* [What is expected]
With nothing added and nothing dropped, copy the entire listing.

* [Given records]
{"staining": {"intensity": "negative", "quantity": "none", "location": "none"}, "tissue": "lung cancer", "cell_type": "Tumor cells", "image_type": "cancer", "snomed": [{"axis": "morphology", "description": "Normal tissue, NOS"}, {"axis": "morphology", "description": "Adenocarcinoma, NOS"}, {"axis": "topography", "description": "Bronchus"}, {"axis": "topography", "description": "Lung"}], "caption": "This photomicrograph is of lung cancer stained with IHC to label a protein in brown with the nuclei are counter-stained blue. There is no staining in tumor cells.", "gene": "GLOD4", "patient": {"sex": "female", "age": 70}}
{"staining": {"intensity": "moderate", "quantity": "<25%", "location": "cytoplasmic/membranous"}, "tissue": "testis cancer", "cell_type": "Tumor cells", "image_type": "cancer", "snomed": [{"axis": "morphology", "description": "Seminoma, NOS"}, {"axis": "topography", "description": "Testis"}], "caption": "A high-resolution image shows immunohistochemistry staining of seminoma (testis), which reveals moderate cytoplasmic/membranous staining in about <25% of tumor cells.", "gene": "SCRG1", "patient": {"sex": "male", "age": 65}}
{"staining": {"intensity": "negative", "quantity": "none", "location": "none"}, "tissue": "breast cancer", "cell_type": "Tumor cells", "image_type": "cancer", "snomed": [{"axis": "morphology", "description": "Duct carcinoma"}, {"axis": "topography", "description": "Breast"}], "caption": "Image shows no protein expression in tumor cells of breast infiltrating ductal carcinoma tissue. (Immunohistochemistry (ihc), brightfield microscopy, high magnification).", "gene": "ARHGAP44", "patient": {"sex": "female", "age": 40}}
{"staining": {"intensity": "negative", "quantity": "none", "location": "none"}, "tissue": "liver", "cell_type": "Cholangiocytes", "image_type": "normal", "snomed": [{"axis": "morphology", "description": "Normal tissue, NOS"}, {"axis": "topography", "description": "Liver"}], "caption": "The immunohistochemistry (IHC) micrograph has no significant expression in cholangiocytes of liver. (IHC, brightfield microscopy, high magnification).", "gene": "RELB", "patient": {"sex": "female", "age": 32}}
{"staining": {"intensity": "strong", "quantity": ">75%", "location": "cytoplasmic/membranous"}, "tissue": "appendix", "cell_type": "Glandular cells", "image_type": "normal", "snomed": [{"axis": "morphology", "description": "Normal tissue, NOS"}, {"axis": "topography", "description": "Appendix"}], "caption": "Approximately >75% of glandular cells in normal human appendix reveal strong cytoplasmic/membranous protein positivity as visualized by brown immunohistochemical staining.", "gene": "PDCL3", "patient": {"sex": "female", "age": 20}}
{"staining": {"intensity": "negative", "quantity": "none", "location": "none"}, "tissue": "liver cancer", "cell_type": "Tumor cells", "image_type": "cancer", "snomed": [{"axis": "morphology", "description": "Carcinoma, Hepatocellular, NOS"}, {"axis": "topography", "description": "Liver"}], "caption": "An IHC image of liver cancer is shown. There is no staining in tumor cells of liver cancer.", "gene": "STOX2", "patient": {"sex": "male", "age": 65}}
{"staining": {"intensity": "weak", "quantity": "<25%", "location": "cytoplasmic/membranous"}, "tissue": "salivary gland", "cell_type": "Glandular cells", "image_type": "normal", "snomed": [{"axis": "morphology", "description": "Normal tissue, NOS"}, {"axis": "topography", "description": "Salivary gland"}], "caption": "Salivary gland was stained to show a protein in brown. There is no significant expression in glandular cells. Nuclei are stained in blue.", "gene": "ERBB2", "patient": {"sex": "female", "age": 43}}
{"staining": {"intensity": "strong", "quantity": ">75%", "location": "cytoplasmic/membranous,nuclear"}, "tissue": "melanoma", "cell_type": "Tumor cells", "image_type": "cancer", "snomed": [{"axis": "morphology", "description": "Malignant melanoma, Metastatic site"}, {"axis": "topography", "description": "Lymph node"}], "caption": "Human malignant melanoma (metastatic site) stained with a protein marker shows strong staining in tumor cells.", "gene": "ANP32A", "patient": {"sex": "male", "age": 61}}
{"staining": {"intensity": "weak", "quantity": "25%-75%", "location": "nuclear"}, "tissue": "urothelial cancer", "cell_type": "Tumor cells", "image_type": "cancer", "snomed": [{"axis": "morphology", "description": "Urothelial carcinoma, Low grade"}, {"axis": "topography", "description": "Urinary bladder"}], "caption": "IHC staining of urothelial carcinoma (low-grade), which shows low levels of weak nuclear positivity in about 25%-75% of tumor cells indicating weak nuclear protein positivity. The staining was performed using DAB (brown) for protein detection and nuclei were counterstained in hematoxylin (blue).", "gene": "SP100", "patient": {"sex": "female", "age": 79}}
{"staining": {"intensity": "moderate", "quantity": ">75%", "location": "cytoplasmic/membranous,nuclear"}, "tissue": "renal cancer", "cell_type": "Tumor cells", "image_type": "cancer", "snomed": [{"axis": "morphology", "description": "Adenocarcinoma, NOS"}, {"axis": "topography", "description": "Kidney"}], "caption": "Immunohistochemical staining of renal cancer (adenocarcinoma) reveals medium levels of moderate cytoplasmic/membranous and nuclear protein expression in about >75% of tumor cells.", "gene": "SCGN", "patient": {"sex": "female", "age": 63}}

* [Written answer]
{"staining": {"intensity": "negative", "quantity": "none", "location": "none"}, "tissue": "lung cancer", "cell_type": "Tumor cells", "image_type": "cancer", "snomed": [{"axis": "morphology", "description": "Normal tissue, NOS"}, {"axis": "morphology", "description": "Adenocarcinoma, NOS"}, {"axis": "topography", "description": "Bronchus"}, {"axis": "topography", "description": "Lung"}], "caption": "This photomicrograph is of lung cancer stained with IHC to label a protein in brown with the nuclei are counter-stained blue. There is no staining in tumor cells.", "gene": "GLOD4", "patient": {"sex": "female", "age": 70}}
{"staining": {"intensity": "moderate", "quantity": "<25%", "location": "cytoplasmic/membranous"}, "tissue": "testis cancer", "cell_type": "Tumor cells", "image_type": "cancer", "snomed": [{"axis": "morphology", "description": "Seminoma, NOS"}, {"axis": "topography", "description": "Testis"}], "caption": "A high-resolution image shows immunohistochemistry staining of seminoma (testis), which reveals moderate cytoplasmic/membranous staining in about <25% of tumor cells.", "gene": "SCRG1", "patient": {"sex": "male", "age": 65}}
{"staining": {"intensity": "negative", "quantity": "none", "location": "none"}, "tissue": "breast cancer", "cell_type": "Tumor cells", "image_type": "cancer", "snomed": [{"axis": "morphology", "description": "Duct carcinoma"}, {"axis": "topography", "description": "Breast"}], "caption": "Image shows no protein expression in tumor cells of breast infiltrating ductal carcinoma tissue. (Immunohistochemistry (ihc), brightfield microscopy, high magnification).", "gene": "ARHGAP44", "patient": {"sex": "female", "age": 40}}
{"staining": {"intensity": "negative", "quantity": "none", "location": "none"}, "tissue": "liver", "cell_type": "Cholangiocytes", "image_type": "normal", "snomed": [{"axis": "morphology", "description": "Normal tissue, NOS"}, {"axis": "topography", "description": "Liver"}], "caption": "The immunohistochemistry (IHC) micrograph has no significant expression in cholangiocytes of liver. (IHC, brightfield microscopy, high magnification).", "gene": "RELB", "patient": {"sex": "female", "age": 32}}
{"staining": {"intensity": "strong", "quantity": ">75%", "location": "cytoplasmic/membranous"}, "tissue": "appendix", "cell_type": "Glandular cells", "image_type": "normal", "snomed": [{"axis": "morphology", "description": "Normal tissue, NOS"}, {"axis": "topography", "description": "Appendix"}], "caption": "Approximately >75% of glandular cells in normal human appendix reveal strong cytoplasmic/membranous protein positivity as visualized by brown immunohistochemical staining.", "gene": "PDCL3", "patient": {"sex": "female", "age": 20}}
{"staining": {"intensity": "negative", "quantity": "none", "location": "none"}, "tissue": "liver cancer", "cell_type": "Tumor cells", "image_type": "cancer", "snomed": [{"axis": "morphology", "description": "Carcinoma, Hepatocellular, NOS"}, {"axis": "topography", "description": "Liver"}], "caption": "An IHC image of liver cancer is shown. There is no staining in tumor cells of liver cancer.", "gene": "STOX2", "patient": {"sex": "male", "age": 65}}
{"staining": {"intensity": "weak", "quantity": "<25%", "location": "cytoplasmic/membranous"}, "tissue": "salivary gland", "cell_type": "Glandular cells", "image_type": "normal", "snomed": [{"axis": "morphology", "description": "Normal tissue, NOS"}, {"axis": "topography", "description": "Salivary gland"}], "caption": "Salivary gland was stained to show a protein in brown. There is no significant expression in glandular cells. Nuclei are stained in blue.", "gene": "ERBB2", "patient": {"sex": "female", "age": 43}}
{"staining": {"intensity": "strong", "quantity": ">75%", "location": "cytoplasmic/membranous,nuclear"}, "tissue": "melanoma", "cell_type": "Tumor cells", "image_type": "cancer", "snomed": [{"axis": "morphology", "description": "Malignant melanoma, Metastatic site"}, {"axis": "topography", "description": "Lymph node"}], "caption": "Human malignant melanoma (metastatic site) stained with a protein marker shows strong staining in tumor cells.", "gene": "ANP32A", "patient": {"sex": "male", "age": 61}}
{"staining": {"intensity": "weak", "quantity": "25%-75%", "location": "nuclear"}, "tissue": "urothelial cancer", "cell_type": "Tumor cells", "image_type": "cancer", "snomed": [{"axis": "morphology", "description": "Urothelial carcinoma, Low grade"}, {"axis": "topography", "description": "Urinary bladder"}], "caption": "IHC staining of urothelial carcinoma (low-grade), which shows low levels of weak nuclear positivity in about 25%-75% of tumor cells indicating weak nuclear protein positivity. The staining was performed using DAB (brown) for protein detection and nuclei were counterstained in hematoxylin (blue).", "gene": "SP100", "patient": {"sex": "female", "age": 79}}
{"staining": {"intensity": "moderate", "quantity": ">75%", "location": "cytoplasmic/membranous,nuclear"}, "tissue": "renal cancer", "cell_type": "Tumor cells", "image_type": "cancer", "snomed": [{"axis": "morphology", "description": "Adenocarcinoma, NOS"}, {"axis": "topography", "description": "Kidney"}], "caption": "Immunohistochemical staining of renal cancer (adenocarcinoma) reveals medium levels of moderate cytoplasmic/membranous and nuclear protein expression in about >75% of tumor cells.", "gene": "SCGN", "patient": {"sex": "female", "age": 63}}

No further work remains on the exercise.